As vaias para Dilma, que vieram acompanhas de xingamentos e palavrões, foram a sensação do 
início da Copa do Mundo. Naquele momento, após uma festa de abertura mais que clichê, o 
lulismo deu de cara com seu pior desafeto. ---- Dilma foi vaiada daquela forma porque não 
existe identidade com ela, não ao menos da maior parte do público presente no Itaquerão. 
---- Por mais que os bajule, Lula e seus seguidores não formam uma identificação com o 
Brasil que gostaria de falar em idioma estrangeiro e olha maravilhado e boquiaberto para o 
centro do capitalismo como a quintessência da civilização. O outrora maior partido de 
(ex)-esquerda do Continente é tolerado - e não amado - pelos que dominam o país nas 
esferas ideológica, econômica e política. ---- Trata-se de uma dupla lealdade jamais 
resolvida pelo PT em seu governo de coalizão oligárquica. A Era Lula (e Dilma) foi marcada 
pelo jogo do "ganha ganha", onde o andar de cima fatura através do Bismarckismo Tropical 
e, com as políticas sociais, melhora a vida do andar debaixo.
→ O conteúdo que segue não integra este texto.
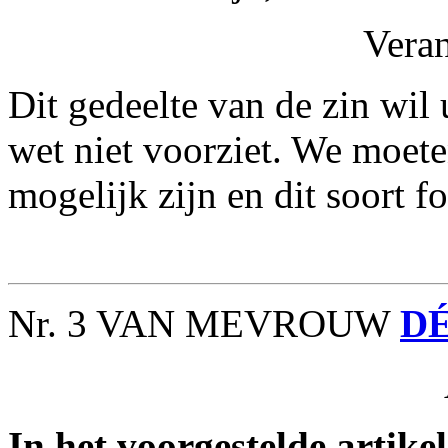
Vera
Dit gedeelte van de zin wil
wet niet voorziet. We moete
mogelijk zijn en dit soort 
Nr. 3 VAN MEVROUW
DÉ
In het voorgestelde artikel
O problema está na ponta superior da pirâmide social. Como quase sempre ocorre, houve uma 
interpretação medíocre de viés materialista. Os ex-militantes associaram a lealdade de 
classe aos benefícios materiais das realizações de governo. O raciocínio até está correto, 
mas quando se trata de conquistar uma reserva eleitoral massiva.
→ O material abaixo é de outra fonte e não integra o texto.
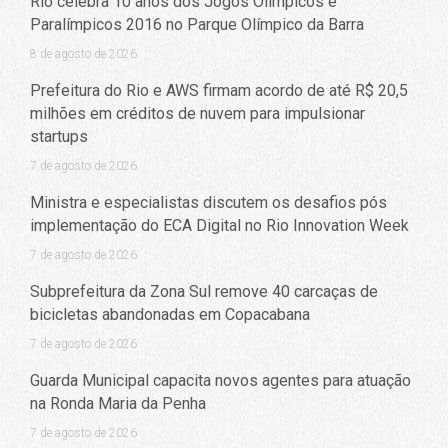
Rio celebra 10 anos dos Jogos Olímpicos e
Paralímpicos 2016 no Parque Olímpico da Barra
8 de agosto de 2026
Prefeitura do Rio e AWS firmam acordo de até R$ 20,5
milhões em créditos de nuvem para impulsionar
startups
7 de agosto de 2026
Ministra e especialistas discutem os desafios pós
implementação do ECA Digital no Rio Innovation Week
7 de agosto de 2026
Subprefeitura da Zona Sul remove 40 carcaças de
bicicletas abandonadas em Copacabana
7 de agosto de 2026
Guarda Municipal capacita novos agentes para atuação
na Ronda Maria da Penha
7 de agosto de 2026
Como na América Latina a maior parte dos governantes age apenas em benefício próprio e de 
sua fração de classe, qualquer ação distributiva é vista como excepcional, conquistando de 
imediato a lealdade (no voto e no afeto), dos que obtiveram o mínimo esperado num sistema 
democrático.

Este governo opera na lógica do fortalecimento das estruturas do capitalismo e a 
consequente projeção do Brasil no cenário internacional, entendendo necessário o aumento 
do poder das empresas de capital nacional ou associado.
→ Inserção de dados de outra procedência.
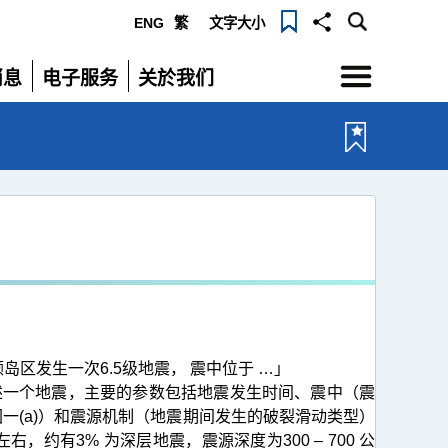
ENG
繁
文字大小
选
消息
电子服务
关於我们
单
展
展
开
开
列颠岛区发生一次6.5级地震， 震中位于 …」
述一个地震，主要的参数包括地震发生时间、震中（震
图一(a)）和震源机制（地震期间发生的破裂滑动类型）
，约有3% 为深层地震，震源深度为300 – 700 公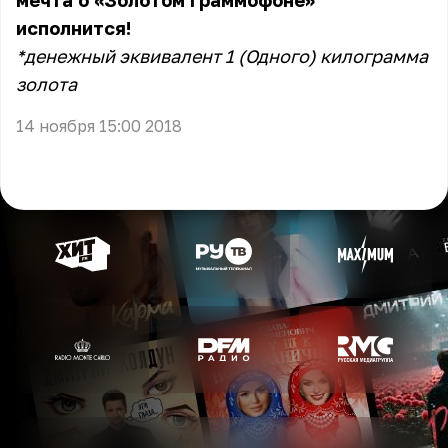
мечта о «Золотом Граммофоне»
исполнится!
*денежный эквивалент 1 (Одного) килограмма
золота
14 ноября 15:00 2018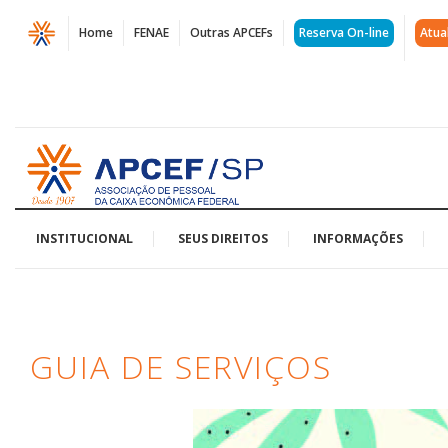
Página
Home
FENAE
Outras APCEFs
Reserva On-line
Atua
Guia
de
serviços
Acessar
|
página
inicial
APCEF/SP
INSTITUCIONAL
SEUS DIREITOS
INFORMAÇÕES
GUIA DE SERVIÇOS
O PT e seus aliados fizeram um bom governo para um país capitalista cuja estrutura de 
Estado é patrimonialista. Seriam a escolha "menos pior" para qualquer pessoa lúcida que 
fosse de direita. Mas, esqueceram de combinar isso com a classe dominante e sua fração 
auxiliar, a média alta que opera como reprodutora dos grandes controladores materiais e 
simbólicos da nação.

Dilma foi vaiada daquela forma porque não existe identidade com ela, não ao menos da maior 
parte do público presente no Itaquerão. A ex-guerrilheira faz de tudo para construir um 
país que ruma ao desenvolvimento do capitalismo tupiniquim, mas não tem uma classe 
dominante pré-disposta a tal ousadia. Também, quem mandou governar tentando satisfazer a 
quem mal se reconhece como elite brasileira?